Fourier transform of distributions on the circle

Question

We can easily define Fourier transform of tempered distributions on the real line (or any Euclidean space $R^n$). My question is: can we define Fourier transform of distributions on the circle in a similar way? Here I think we can define distributions as the dual space of smooth functions on the circle (smooth periodic functions).

Answer 1

In a word, yes this all works.

Yes, a distribution on $\Bbb T$ is an element of the dual of $C^\infty(\Bbb T)$. About "tempered distributions": One does not talk about tempered distributions in this context. But on the line, any distribution with compact support is tempered; since any distribution on $\Bbb T$ has compact support it turns out that any distribution on $\Bbb T$ is as nice as tempered distributions on the line, in particular it has a Fourier transform.

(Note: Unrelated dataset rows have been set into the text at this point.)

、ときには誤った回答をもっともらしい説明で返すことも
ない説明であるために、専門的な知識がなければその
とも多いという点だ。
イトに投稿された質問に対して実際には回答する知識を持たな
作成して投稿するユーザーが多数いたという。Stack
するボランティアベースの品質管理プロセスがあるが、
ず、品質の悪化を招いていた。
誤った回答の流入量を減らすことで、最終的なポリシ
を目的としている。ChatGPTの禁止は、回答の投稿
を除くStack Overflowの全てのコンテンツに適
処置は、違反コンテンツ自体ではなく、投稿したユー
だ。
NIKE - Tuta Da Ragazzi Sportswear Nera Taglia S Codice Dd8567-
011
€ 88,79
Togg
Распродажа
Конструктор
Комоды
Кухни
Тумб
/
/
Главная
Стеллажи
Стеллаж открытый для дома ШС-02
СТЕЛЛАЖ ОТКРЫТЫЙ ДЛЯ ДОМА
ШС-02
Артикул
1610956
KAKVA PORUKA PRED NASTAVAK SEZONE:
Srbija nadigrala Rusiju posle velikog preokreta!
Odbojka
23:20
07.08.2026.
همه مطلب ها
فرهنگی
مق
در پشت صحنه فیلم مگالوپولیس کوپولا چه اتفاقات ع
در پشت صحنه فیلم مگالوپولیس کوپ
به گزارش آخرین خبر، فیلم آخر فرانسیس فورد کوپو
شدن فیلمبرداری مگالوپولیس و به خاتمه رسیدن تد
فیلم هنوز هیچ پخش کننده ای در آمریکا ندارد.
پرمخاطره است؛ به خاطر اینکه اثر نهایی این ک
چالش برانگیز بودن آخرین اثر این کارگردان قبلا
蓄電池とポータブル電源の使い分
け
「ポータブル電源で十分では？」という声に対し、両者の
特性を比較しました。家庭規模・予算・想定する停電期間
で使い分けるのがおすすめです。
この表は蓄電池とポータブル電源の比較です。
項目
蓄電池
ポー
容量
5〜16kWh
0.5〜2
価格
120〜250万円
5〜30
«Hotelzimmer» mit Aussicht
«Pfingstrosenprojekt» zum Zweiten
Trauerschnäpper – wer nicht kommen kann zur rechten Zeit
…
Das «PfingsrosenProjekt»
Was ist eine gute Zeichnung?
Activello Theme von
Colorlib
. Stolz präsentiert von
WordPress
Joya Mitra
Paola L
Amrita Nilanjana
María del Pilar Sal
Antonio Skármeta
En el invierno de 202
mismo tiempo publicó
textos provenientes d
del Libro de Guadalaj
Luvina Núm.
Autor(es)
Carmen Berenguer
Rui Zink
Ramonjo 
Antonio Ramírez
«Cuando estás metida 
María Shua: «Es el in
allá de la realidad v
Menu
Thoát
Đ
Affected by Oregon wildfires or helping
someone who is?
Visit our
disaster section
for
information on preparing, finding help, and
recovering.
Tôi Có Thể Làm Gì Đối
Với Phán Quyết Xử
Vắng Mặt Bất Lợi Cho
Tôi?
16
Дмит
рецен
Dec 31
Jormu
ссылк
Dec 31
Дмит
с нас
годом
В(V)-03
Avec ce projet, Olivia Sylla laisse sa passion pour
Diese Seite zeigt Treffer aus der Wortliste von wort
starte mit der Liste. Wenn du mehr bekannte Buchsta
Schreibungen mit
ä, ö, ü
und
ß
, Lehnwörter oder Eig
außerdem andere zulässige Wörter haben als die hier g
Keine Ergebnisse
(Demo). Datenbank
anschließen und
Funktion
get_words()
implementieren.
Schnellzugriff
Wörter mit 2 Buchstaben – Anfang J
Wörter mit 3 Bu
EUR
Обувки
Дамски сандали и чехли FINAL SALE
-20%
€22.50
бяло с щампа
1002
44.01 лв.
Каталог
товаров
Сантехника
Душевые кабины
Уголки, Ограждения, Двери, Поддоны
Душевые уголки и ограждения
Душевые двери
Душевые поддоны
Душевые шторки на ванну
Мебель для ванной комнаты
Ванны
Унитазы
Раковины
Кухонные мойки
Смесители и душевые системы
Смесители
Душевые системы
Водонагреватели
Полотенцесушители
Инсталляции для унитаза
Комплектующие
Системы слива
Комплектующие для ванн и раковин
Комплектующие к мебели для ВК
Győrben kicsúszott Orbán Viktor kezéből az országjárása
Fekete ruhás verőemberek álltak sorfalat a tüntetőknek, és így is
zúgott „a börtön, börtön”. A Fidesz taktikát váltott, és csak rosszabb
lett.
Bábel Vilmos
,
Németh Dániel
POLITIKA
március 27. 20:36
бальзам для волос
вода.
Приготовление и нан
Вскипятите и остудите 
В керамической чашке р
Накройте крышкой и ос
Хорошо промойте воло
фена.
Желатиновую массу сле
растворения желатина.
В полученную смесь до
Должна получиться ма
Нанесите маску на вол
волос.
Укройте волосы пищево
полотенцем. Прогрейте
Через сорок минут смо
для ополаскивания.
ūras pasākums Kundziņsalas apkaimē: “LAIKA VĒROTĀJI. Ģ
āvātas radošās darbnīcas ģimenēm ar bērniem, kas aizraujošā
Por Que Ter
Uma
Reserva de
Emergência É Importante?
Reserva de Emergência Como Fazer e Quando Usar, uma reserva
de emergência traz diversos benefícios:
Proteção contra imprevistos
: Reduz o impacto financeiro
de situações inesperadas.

If $u$ is a distribution on $\Bbb T$ we define the Fourier coefficients by $$\hat u(n)=u(e_n)\quad(n\in\Bbb Z),$$where $$e_n(t)=e^{-int}.$$

Say the sequence $(a_n)$ has polynomial growth if there exist $c$ and $N$ so $$|a_n|\le c(1+|n|)^N.$$

Theorem If $u$ is a distribution on $\Bbb T$ then the sequence $(\hat u(n))$ has polynomial growth. Conversely, if $(a_n)$ is a sequence with polynomial growth then there exists a distribution $u$ on $\Bbb T$ such that $\hat u(n)=a_n$.

Proof: If $u$ is a distribution then the fact that $u$ is bounded on $C^\infty(\Bbb T)$ implies that $\hat u(n)$ has polynomial growth.

Conversely, if $(a_n)$ has polynomial growth we need to show that the sequence $$\sum a_n e^{int}$$converges in $(C^\infty(\Bbb T)'$. This is easy: If $\phi\in C^\infty(\Bbb T)$ then for every $N$ there exists $c$ with $$|\hat\phi(n)|\le c(1+|n|)^{-N};$$hence $\sum a_n\hat\phi(n)$ converges.